## [Work to be completed]
Leave the images out, and otherwise write out each entry exactly.

## [Saved entries]

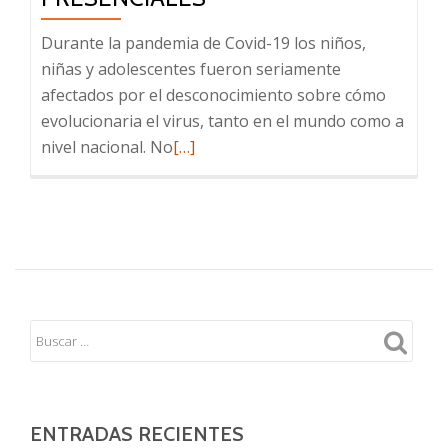
Durante la pandemia de Covid-19 los niños,
niñas y adolescentes fueron seriamente
afectados por el desconocimiento sobre cómo
evolucionaria el virus, tanto en el mundo como a
Leer
nivel nacional. No
[…]
más
sobre
Un
regreso
seguro
y
necesario
a
las
clases
presenciales
ENTRADAS RECIENTES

## [Answer box]
Durante la pandemia de Covid-19 los niños,
niñas y adolescentes fueron seriamente
afectados por el desconocimiento sobre cómo
evolucionaria el virus, tanto en el mundo como a
Leer
nivel nacional. No
[…]
más
sobre
Un
regreso
seguro
y
necesario
a
las
clases
presenciales
ENTRADAS RECIENTES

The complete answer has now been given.